Classification of Sampling Methods
- Sampling Methods
- Probability Sampling Methods
- Simple Random Sampling
- Systematic Sampling
- Stratified Sampling
- Cluster Sampling
- Non-Probability Sampling Methods
- Convenience Sampling
- Judgment Sampling
- Snowball Sampling
- Quota Sampling
Non-probability Sampling Methods
- Convenience Sampling: Sample drawn from a readily accessible part of the population.
- Judgment Sampling: Sample elements selected subjectively by the researcher.
- Snowball Sampling: Used when samples of special populations are needed.
- Quota Sampling: Combination of convenience and judgment sampling, using census data to classify the population.
Probability Sampling Methods
- Simple Random Sampling: Units selected individually and directly by a random process.
- Systematic Sampling: Sample elements drawn systematically from a complete list.
- Stratified Sampling: Population divided into homogeneous strata, then a random sample is drawn from each stratum.
- Cluster Sampling: Used when it is difficult to compile a sampling frame of the elements.

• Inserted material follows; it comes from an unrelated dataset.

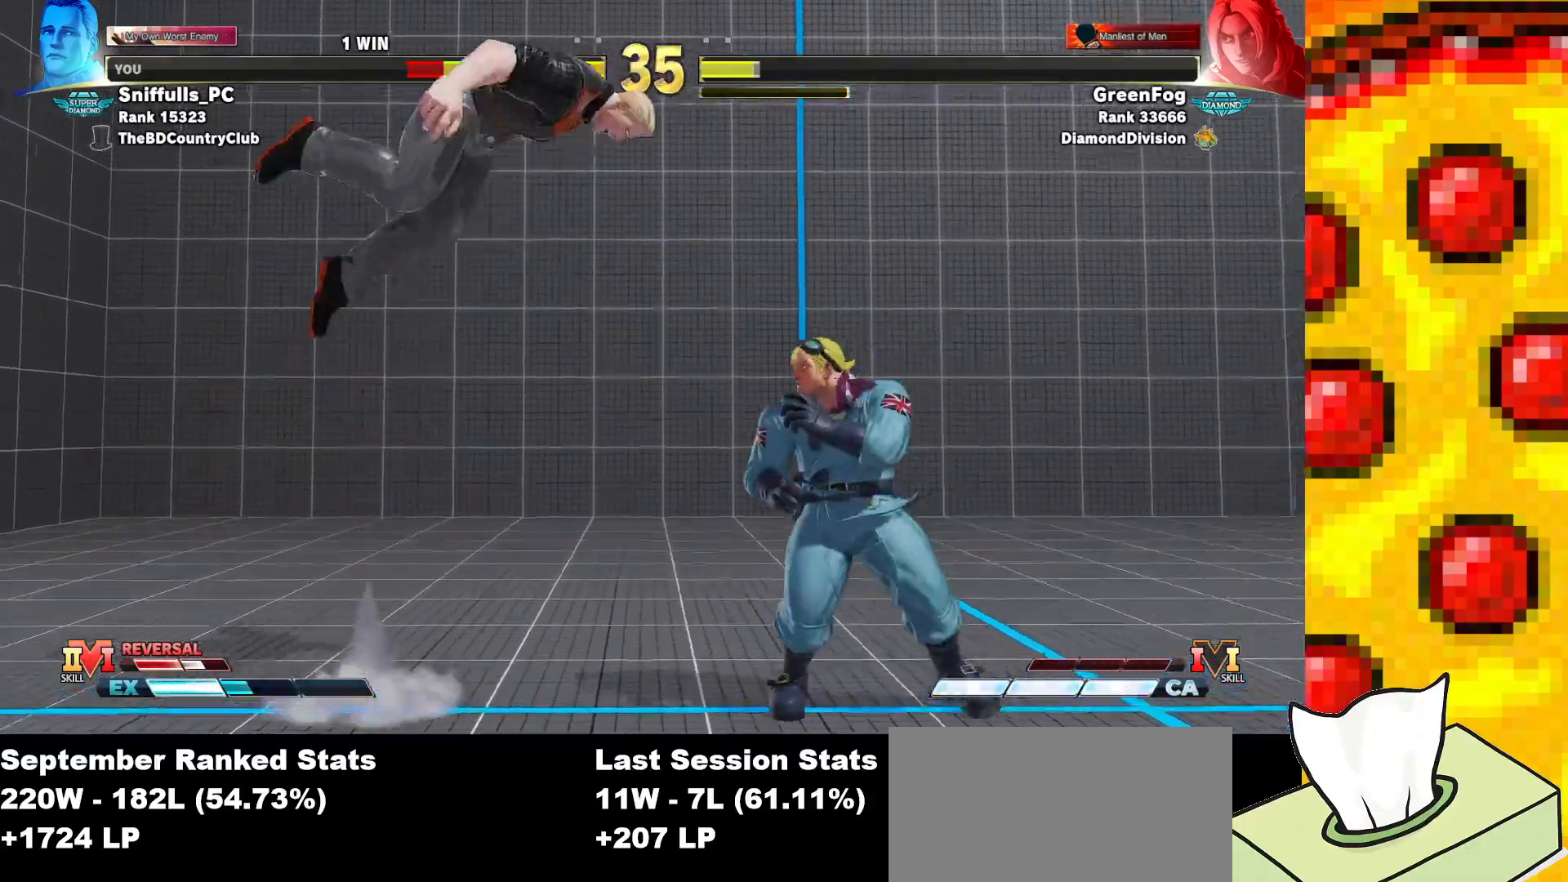
{"buttons": ["DPAD_DOWN", "DPAD_RIGHT"], "events": [[117, "DPAD_UP", "up"], [133, "DPAD_RIGHT", "up"], [267, "CIRCLE", "down"], [333, "DPAD_DOWN", "down"], [350, "DPAD_RIGHT", "down"], [433, "CIRCLE", "up"]]}
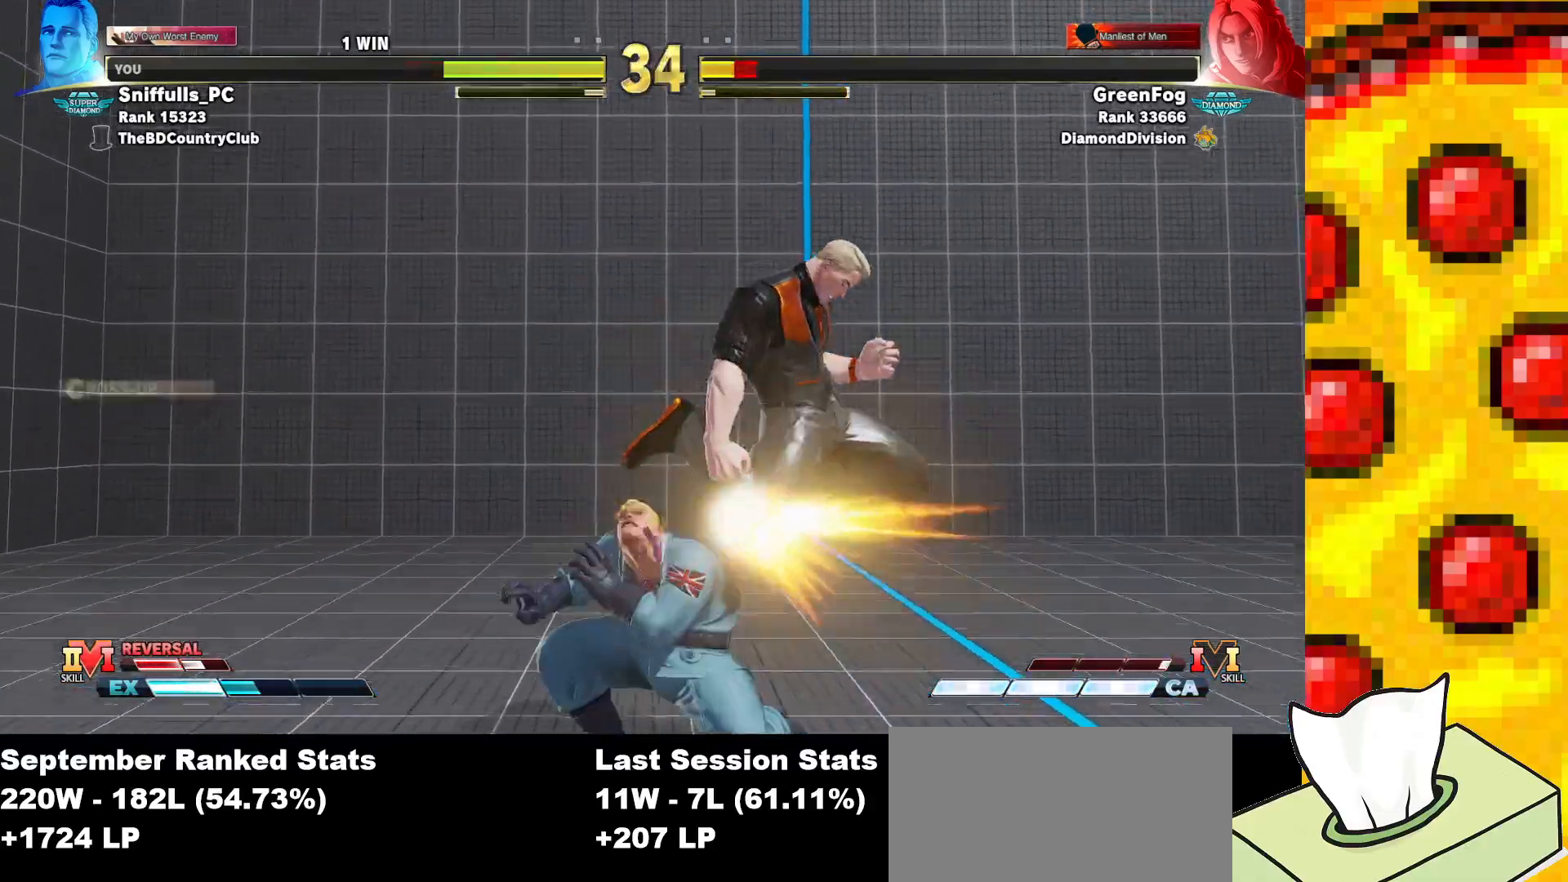
{"buttons": ["DPAD_DOWN", "DPAD_RIGHT"], "events": [[267, "CROSS", "down"], [367, "CROSS", "up"]]}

Step 4: Determining the Sample Size
- Sample size should not be a fixed proportion of the population.
- Depends on:
- Population parameter.
- Behavior variable in the population.
- Standard error.
- Confidence level.
Sample Error
- Sampling is never 100% accurate due to differences within the population.
- Types of errors:
- Sampling Errors
- Systematic (Non-Sampling) Errors (observation or measurement errors)
- Sample error: Difference between sample statistic and population parameter.
Limiting Sample Error
- Clearly define the population.
- Limit non-reacting respondents.
- Consider variation within the sample and population.
Sample Size Considerations
- Sample size is often a matter of judgment.
- Must be large enough for a precise estimate but also be economical and practical.
- Determined by:
- Purpose of the study and precision required.
- Size of the population.
- Available time, money, and resources.
- Type of report required.
- Sample design should minimize standard errors.
Methods of Determining Sample Size
- Blind Guesses: Arbitrary, based on judgment.
- Statistical Method: Uses statistical formulae, based on:
- Required level of confidence.
- Required precision.
- Standard deviation of the population.
General Procedure for Statistical Calculation of Sample Size
- Determine the tolerable error.
- Specify the confidence level.
- Determine the Z value.
- Estimate the standard deviation of the population.
- Use the appropriate statistical formula.
- Draw the desired sample.
Steps Explained
- Step 1: Determine the Tolerable Error: Acceptable difference between sample estimate and population parameter.
- Step 2: Specify the Confidence Level: Desired degree of certainty in the estimate.
- Step 3: Determine the Z Value: Use the standard Z Table.
- Step 4: Estimate the Standard Deviation of the Population:
- Pilot survey
- Similar previous studies
- Guess (rule of thumb: standard deviation is one-sixth of the range).
- Step 5: Use the Appropriate Statistical Formula:
- Formula for calculating the sample size is: calculating sample size n=(Z2∗s2)/E2 where:
n is the sample size.
Z is the Z-value associated with the desired confidence level.
s is the estimated standard deviation of the population.
E is the tolerable error (margin of error).
- Step 6: Draw the Desired Sample.
Step 5: Selecting the Sample Elements
- Clear guidelines for selecting respondents should be included.
- Involves selecting:
- Sample units (e.g., households).
- Sample elements (e.g., head of household).
- Clear sampling procedure is more important for probability sampling.
Step 6: Gathering Data from Designated Elements
- Gather data from designated respondents.
- Implement measures to minimize potential problems.
Summary
- Sampling isolates a subgroup from the population.
- Aims to draw conclusions about the subgroup and the population.
- Provides a practical research method.
- Advantages over census:
- Financial considerations.
- Speed and time.
- Easier implementation.
- Better quality and accuracy.
- Accuracy depends on sample size, selection method, and estimation methods.